We the regulators
Last fortnight, I said I did not know how the two Cola giants would respond to our study on pesticides in soft drinks. Now I do. I have learnt how global corporations deal with public concerns.
Hours after we released our report, PepsiCo and Coca-Cola convened a press conference to condemn our report and question the credibility of our laboratory. Then followed a public relations blitz. The strategy was simple: denigrate the report, the institution and the individuals who work there; in the process, hope the findings get rubbished. This wasn't surprising, new and certainly not very imaginative. It was as predictable as corporate strategies can be.
But what is new, at least for India, is an emerging line of attack to question the "right" of a non-governmental organisation to raise public issues. Pepsi has filed a writ petition in the court, which takes the view that the Centre for Science and Environment (CSE) is "a non-governmental organisation having no legal authority or recognition" and therefore, "the report prepared by a private person does not have any sanctity in law and could not have been binding upon any person, much less the governmental authorities." In its writ, Pepsi then asks for directions from the court to stop CSE from publishing statements and to withdraw materials from circulation and from its website. 'Gag' the institution. 'Suppress' its findings.
Building on this argument, the Pepsi chief has written articles in newspapers, saying that the study is "another instance where our democracy and constitutional freedom of speech is being misused" and that there is a need to focus on the code of conduct of NGOs.
The Pepsi chief is only practising what is a tried and tested strategy in the US. Such lawsuits, where the rights of individuals or institutions to bring matters to the notice of the public are questioned, are common there. Common enough to be given a name: Strategic Lawsuits Against Public Participation, a SLAPP for short. A typical SLAPP case in the US involves business operations suing individual citizens or small non-profit groups because they have gone public with their views or tried to influence government action.
SLAPP amounts to silencing people into submission. They are not just "intimidation lawsuits". They question the rights of individuals and institutions to speak out on a public issue, and to communicate their views to government officials. These cases have become a fine art. When TV show host Oprah Winfrey discussed the mad-cow disease in one episode and said that the fears of the disease "just stopped me cold from eating another burger", she was sued for defaming cattle. It took her four years and over US $1 million to be vindicated in court. Similarly, when a resident of Rhode Island wrote a letter complaining about contamination of local drinking water from a nearby landfill, she spent five years defending herself against the company, which charged her with "defamation" and "interference with prospective business contracts."

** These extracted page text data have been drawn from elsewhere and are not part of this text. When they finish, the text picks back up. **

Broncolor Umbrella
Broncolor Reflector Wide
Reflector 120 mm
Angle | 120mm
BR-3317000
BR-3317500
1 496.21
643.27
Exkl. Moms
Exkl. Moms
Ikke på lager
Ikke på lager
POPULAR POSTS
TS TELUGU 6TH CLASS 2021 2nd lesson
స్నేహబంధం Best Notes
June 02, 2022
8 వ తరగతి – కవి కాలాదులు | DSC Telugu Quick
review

Industry likes this strategy. It argues the environmental movement is imposing avoidable costs on the consumer. Therefore, industry believes, there should be laws allowing corporations to effectively sue, chastise and punish their enemies. Importing such a strategy worries me.
I say this because this issue is not about Pepsi and Coke or even pesticides in their soft drinks per se. It is about the functioning of effective mechanisms to manage industrial growth and its toxic fallouts. From everything we see around us, it is clear to me that increased private sector participation will need more governance, not less. More importantly, we will need more democracy, not less. But government will have to be reengineered so that its regulatory role strengthens enormously. In this case, the norms for this industry are weak and meaningless. Government has more or less abdicated its role to safeguard public health.
More importantly, we will need countervailing power to the growing influence of business. This requires democratic rights, and institutions that can defend or advocate these rights - from courts to civil society institutions. Business calls the shots and civil society is weak, if engaged, and mostly powerless, if not. An effective system will require a much stronger civil society armed with the best of science and knowledge to be able to question, critique and advocate.
In this case, evidence shows multinational companies have stooped low to follow non-existent Indian regulations, and not the global standards they claim to. I say this not only because we found differences between bottles manufactured in India and in the US, but also because the companies just don't have data to show that they have been regularly monitoring their products for pesticide content. They did not check because they did not need to, in India.
They know that this is their vulnerable spot. If this case establishes the double-standards of multinational corporations then it will incumbent on governments - across the developing world - to spruce up and set national standards to regulate this "food" industry. It will force the industry to become accountable to national governments and to the public.
They know that most governments are weak and apathetic. But they worry about public pressure, built on credible information. It could help to build a regulatory spine in the interest of all. This, big corporations dread most of all. We have learnt fast.